Steuerung bei Straßenbahnen

Straßenbahnen haben in der Regel eine vom Triebwagenfahrer kontrollierte Weichensteuerung. Normalerweise wird die Weiche dabei mittels einer im Führerstand angebrachten Fernsteuerung geschaltet, im Notfall oder bei Rangierfahrten können die Weichen von Hand mittels einer in der Straßenbahn mitgeführten Eisenstange umgestellt werden.
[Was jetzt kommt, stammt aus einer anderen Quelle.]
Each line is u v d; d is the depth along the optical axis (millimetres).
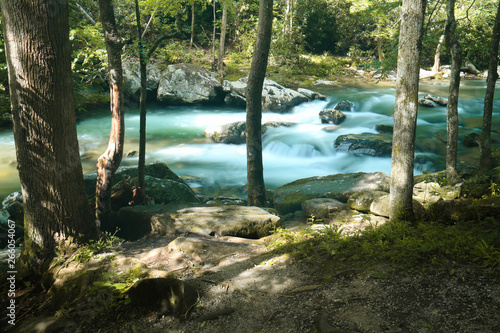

Bis Mitte der 1990er wurde häufig die Steuerung mittels Oberleitungskontakten für die Stromabnehmer gesteuert, wobei über die Stromaufnahme der Straßenbahn die Weichenstellung beeinflusst werden konnte. Je nachdem, ob die Straßenbahn mit Strom gefahren oder ohne Strom gerollt ist, konnte die Stellung der Weiche geändert werden (wie genau, unterschied sich zwischen den einzelnen Betrieben). Dies führte jedoch häufig zu fehlerhaften Weichenstellungen, weil beispielsweise die Heizung im Winter, die Klimaanlage im Sommer, oder auch die Fahrstromrückspeisung beim Bremsen die Steuerung falsch beeinflussen konnte. Auch kann dies problematisch sein, wenn eine Straßenbahn vor einer Weiche zum Stehen gekommen ist, wie dies an Haltestellen oder vor gesicherten Abschnitten (z. B. Straßenkreuzungen) vorkommt, da eine anfahrende Straßenbahn nur schwer "ohne Strom" fahren kann, um die Weiche zu schalten. Hier war dann der Einsatz von Vorsortierweichen nötig.

Seit 1996 darf in Deutschland die Weichensteuerung wegen der Fehleranfälligkeit daher nicht mehr von der Stromaufnahme des Wagens abhängen. Moderne Steuerungen arbeiten mit induktiver Meldeübertragung, Funk- oder Infrarotsteuerung.